Artists Depict Wounded Knee Massacre, Occupation
SIOUX FALLS, S.D. (AP) — Jerry Fogg was just a teenager when he was handed a gun and told to help guard the South Dakota town of Wounded Knee during one of the most public displays of protest by the American Indian Movement nearly four decades ago.
For three days, Fogg joined about 200 Oglala Sioux members and their followers as they occupied and seized the town for 71 days.
"It felt like you were guarding a president," the Yankton Sioux tribal member who now resides in Sioux Falls recalled. "I was told if I was to fire, I was to fire over everyone's head."
Fogg is one of nearly 25 artists — both Native and non-Native — from around the country displaying their artwork at Augustana College's Center for Western Studies in Sioux Falls as part of a first-of-its-kind art exhibit and show.
"Interpretations of Wounded Knee 1973 and 1890" is meant to help foster understanding and build stronger relationships between Natives and non-Natives as the 40th anniversary of the Wounded Knee takeover approaches, said Timothy Hoheisel, director of Outreach and Promotion at The Center for Western Studies.
In 1890, the U.S. Army killed Miniconjou Lakota chief Spotted Elk, also known as Big Foot, and 300 of his followers, including women and children, on the banks of the Wounded Knee Creek
"I didn't do anything to Jerry Fogg. My ancestors basically killed his ancestors," said Hoheisel, referring to the 1890 massacre. "By us coming together with this exhibit, there's a chance for reconciliation."
The exhibit is a prelude to the annual Dakota Conference, which brings together professional and amateur historians and researchers to present papers on a particular topic relevant to Northern Plains history. The theme for this year's conference is "Wounded Knee 1973: Forty Years Later." The event, scheduled for April 27-28, is bringing together all sides from the occupation — former American Indian Movement members, federal agents and prosecutors, and journalists and bystanders who witnessed the uprising.
"This one has a bit of an edge to it, as we anticipated it would," said Harry Thompson, executive director for The Center for Western Studies.
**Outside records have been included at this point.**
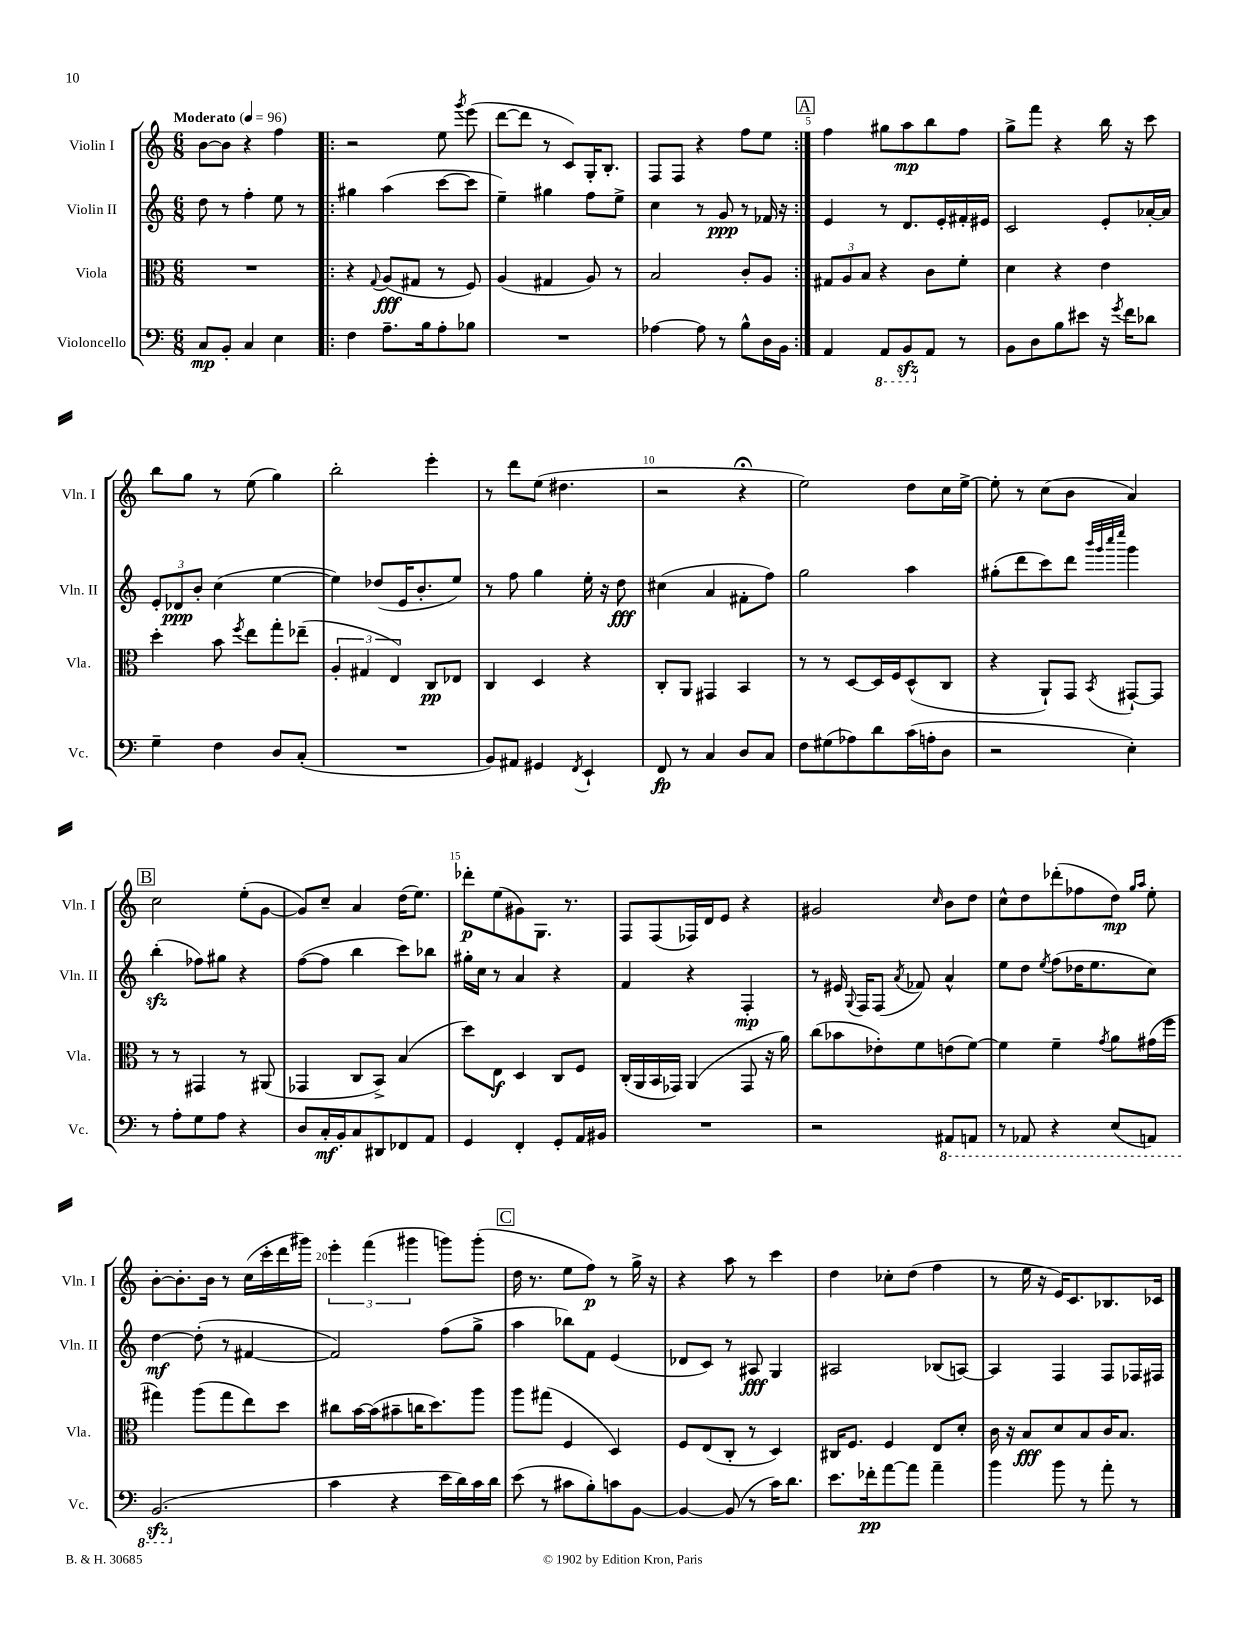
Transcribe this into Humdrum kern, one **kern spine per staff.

**kern	**kern	**kern	**kern
*staff4	*staff3	*staff2	*staff1
*clefF4	*clefC3	*clefG2	*clefG2
*k[]	*k[]	*k[]	*k[]
*M6/8	*M6/8	*M6/8	*M6/8
*MM96	*MM96	*MM96	*MM96
8C/L	2.r	8dd\	[8b\L
8BB'/J	.	8r	8b\]J
4C/	.	4ff'\	4r
4E\	.	8ee\	4ff\
.	.	8r	.
=!|:	=!|:	=!|:	=!|:
4F\	4r	4gg#\	2r
.	8qqG/	.	.
8.A~\L	(8A/L	(4aa\	.
.	8G#/J	.	.
16B\k	.	.	.
8A'\	8r	[8ccc\L	8ee\
.	.	.	8qggg/
8B-\J	8F/)	8ccc\]J	(8eee\
=	=	=	=
2.r	(4A/	4ee~\)	[8ddd\L
.	.	.	8ddd\]J
.	4G#/	4gg#\	8r
.	.	.	8c/L)
.	8A/)	8ff\L	16G'/K
.	.	.	8.B'/J
.	8r	8ee^\J	.
=	=	=	=
[4A-\	2B/	4cc\	8F/L
.	.	.	8F/J
8A-\]	.	8r	4r
8r	.	8g/	.
8B^^\L	8c'/L	8r	8ff\L
16D\L	8A/J	16f-/	8ee\J
16BB\JJ	.	16r	.
=:|!	=:|!	=:|!	=:|!
4AA/	12G#/L	4e/	4ff\
.	12A/	.	.
.	12B/J	.	.
8AAA/L	4r	8r	8gg#\L
8BBB/	.	8.d/L	8aa\
8AA/J	8c\L	.	8bb\
.	.	16e'/L	.
8r	8f'\J	16f#'/	8ff\J
.	.	16e#/JJ	.
=	=	=	=
8BB\L	4d\	2c/	8gg^\L
8D\	.	.	8fff\J
8B\	4r	.	4r
8e#\J	.	.	.
16r	4e\	8e'/L	16bb\
8qg/	.	.	.
16f\LK	.	.	16r
8d-\J	.	[16a-'/L	8ccc\
.	.	16a-/]JJ	.
=	=	=	=
4G~\	4dd'\	12e'/L	8bb\L
.	.	12d-/	.
.	.	.	8gg\J
.	.	12b'/J	.
4F\	8b\	(4cc\	8r
.	8qff/	.	.
.	8ee\L	.	(8ee\
8D/L	8gg'\	[4ee\	4gg\)
(8C'/J	(8ee-~\J	.	.
=	=	=	=
2.r	6A'/	4ee\])	2bb'\
.	6G#/	.	.
.	.	(8dd-/L	.
.	6E/)	.	.
.	.	16e/K	.
.	.	8.b'/	.
.	8C/L	.	4eee'\
.	8E-/J	8ee/J)	.
=	=	=	=
8BB/L)	4C/	8r	8r
8AA#/J	.	8ff\	8ddd\L
4GG#/	4D/	4gg\	(8ee\J
.	.	.	4.dd#\
8qFF/	.	.	.
4EE`/	4r	16ee'\	.
.	.	16r	.
.	.	8dd\	.
=	=	=	=
8FF/	8C'/L	(4cc#\	2r
8r	8AA/J	.	.
4C/	4GG#/	4a/	.
8D/L	4BB/	8f#'\L	4r;
8C/J	.	8ff\J)	.
=	=	=	=
8F\L	8r	2gg\	2ee\)
(8G#\	8r	.	.
8A-\)	[8D/L	.	.
8d\	16D/]L	.	.
.	16F/J	.	.
(16c\L	(8D^^/	4aa\	8dd\L
16A'\J	.	.	.
8D\J	8C/J	.	16cc\L
.	.	.	[16ee^\JJ
=	=	=	=
2r	4r	(8gg#'\L	8ee'\]
.	.	8ddd\	8r
.	8AA`/L)	8ccc\)	(8cc\L
.	8GG/J	8ddd\J	8b\J
.	.	32qqbbb/LLL	.
.	.	32qqggg/	.
.	.	32qqcccc/	.
.	8qBB/	32qqeeee/JJJ	.
4E'\)	[8GG#`/L	4ggg\	4a/)
.	8GG#/]J	.	.
=	=	=	=
8r	8r	(4bb'\	2cc\
8A'\L	8r	.	.
8G\	4GG#/	8ff-\L)	.
8A\J	.	8gg#\J	.
4r	8r	4r	(8ee'\L
.	(8AA#/	.	[8g\J
=	=	=	=
8D/L	4GG-/	([8ff\L	8g/]L)
16C'/L	.	8ff\]J	8cc~/J
16BB'/J	.	.	.
8C/	8C/L	4bb\	4a/
8DD#/	8BB^/J)	.	.
8FF-/	(4B/	8ccc\L)	(16dd\LK
.	.	.	8.ee\J)
8AA/J	.	8bb-\J	.
=	=	=	=
4GG/	8dd\L)	16gg#'\LL	8ddd-'\L
.	.	16cc\JJ	.
.	8E\J	8r	(8ee\
4FF'/	4D/	4a/	8g#\)
.	.	.	8.G\J
8GG'/L	8C/L	4r	.
.	.	.	8.r
16AA/L	8F/J	.	.
16BB#/JJ	.	.	.
=	=	=	=
2.r	(16C'/LL	4f/	8F/L
.	16AA/	.	.
.	16BB/	.	(8F/
.	16GG-/JJ)	.	.
.	(4AA/	4r	16F-/L)
.	.	.	16d/J
.	.	.	8e/J
.	8GG-/	4F'/	4r
.	16r	.	.
.	16a\)	.	.
=	=	=	=
2r	(8cc\L	8r	2g#/
.	8b-\	16e#/	.
.	.	8qqG/	.
.	.	16F/LK	.
.	8e-'\)	(8F/J	.
.	.	8qa/	.
.	8f\	8f-/)	.
.	.	.	16qqcc/
8AAA#/L	(8e\	4a^^/	8b\L
8AAA/J	[8f\J)	.	8dd\J
=	=	=	=
8r	4f\]	8ee\L	8cc^^\L
8AAA-/	.	8dd\J	8dd\
.	.	8qee/	.
4r	4f~\	(8ff\L	(8ddd-'\
.	.	16dd-\K	8ff-\
.	.	8.ee\	.
.	8qg/	.	.
(8EE/L	8a\L	.	8dd\J)
.	.	.	16qqgg/LL
.	.	.	16qqaa/JJ
8AAA/J)	(16g#\L	8cc\J)	8ee'\
.	16ff\JJ	.	.
=	=	=	=
(2.BBB/	4gg#\)	[4dd\	[8b'\L
.	.	.	8.b'\]
.	(8aa\L	(8dd'\]	.
.	.	.	16b\Jk
.	8gg#\	8r	8r
.	8ee\)	[4f#/	(16cc\LL
.	.	.	16ccc'\
.	8dd\J	.	16ddd\
.	.	.	16ggg#\JJ)
=	=	=	=
4c\	8cc#\L	2f#/])	6eee'\
.	[16b\L	.	.
.	.	.	(6fff\
.	(16b\]J	.	.
4r	8b#~\	.	.
.	.	.	6ggg#\
.	16cc\K	.	.
.	8.dd\)	.	.
16e\LL	.	(8ff\L	8ggg\L)
16d\)	.	.	.
16c\	8aa\J	8gg^\J	(8ggg'\J
16d\JJ	.	.	.
=	=	=	=
(8e\	8aa\L	4aa\	16dd\
.	.	.	8.r
8r	(8gg#\J	.	.
8c#\L	4F/	8bb-\L)	8ee\L
8B'\)	.	8f\J	8ff\J)
8c\	4D/)	(4e/	8r
[8BB\J	.	.	16gg^\
.	.	.	16r
=	=	=	=
4BB/_	8F/L	8d-/L	4r
.	(8E/	8c/J)	.
(8BB/]	8C'/J	8r	8aa\
8r	8r	8A#/	8r
16c\LK)	4D/)	4G/	4ccc\
8.d\J	.	.	.
=	=	=	=
8.e\L	16C#/LK	2A#/	4dd\
.	8.F/J	.	.
16f-'\k	.	.	.
[8a\	4F/	.	8cc-'\L
8a\]J	.	.	(8dd\J
4a~\	8E/L	(8B-/L	4ff\
.	8d'/J	[8A/J)	.
=	=	=	=
4b\	16c\	4A/]	8r
.	16r	.	.
.	8B/L	.	16ee\
.	.	.	16r
8b\	8d/	4F/	16e/LK)
.	.	.	8.c/
8r	8B/	.	.
8a'\	16c/K	8F/L	8.B-/
.	8.B/J	.	.
8r	.	16F-/L	.
.	.	16F#/JJ	16c-/Jk
==	==	==	==
*-	*-	*-	*-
This is the first time in the conference's 44-year history that there has been an art show to go along with the conference. Hoheisel said it fit well with this year's theme.
The exhibit, which runs through May 26, includes two-dimensional and three-dimensional pieces in various art forms.
In one oil-on-canvas painting — titled "Still Hanging on the Res" by artist Bruce Preheim of Vermillion, S.D. — Christ, a feather atop his head, is shown crucified.
"We crucify Christ every day by not dealing with Native American disparity and rights," Preheim wrote in his artist description of the piece.
Red paint covers half the canvas in "Last Stand II (Massacre at Wounded Knee)" by Sioux Falls artist Kevin Bierbaum, who is not Native American. Hoheisel said the red paint depicts the blood from the massacre.
In "Archive," one of Fogg's pieces about the 1890 killings, the history lies in the details.
A map of Wounded Knee Creek drawn by a soldier moments before the killings acts as the bottom layer of the work. On top of that, there's another sheet with the names of those who died or were wounded. An actual broken hoop is placed in the center, representing the end of the Native's freedom to choose. Inside the hoop Fogg shows Chief Spotted Elk frozen in the winter cold.
Metal pins represent the 7th Cavalry, while a small pair of moccasins with a hair plume is in honor of the children killed. Thirty-eight 1890 Indian head pennies line the bottom of the piece, with an 1890 silver dollar in the middle that is meant to "give attention to a dreadful time that should never be forgotten or repeated," Fogg wrote in his artist note.
Fogg spent three months working on the piece and hopes it will help remind today's young people to remember and honor the past.
"You should remember. There's a story behind every work," he said.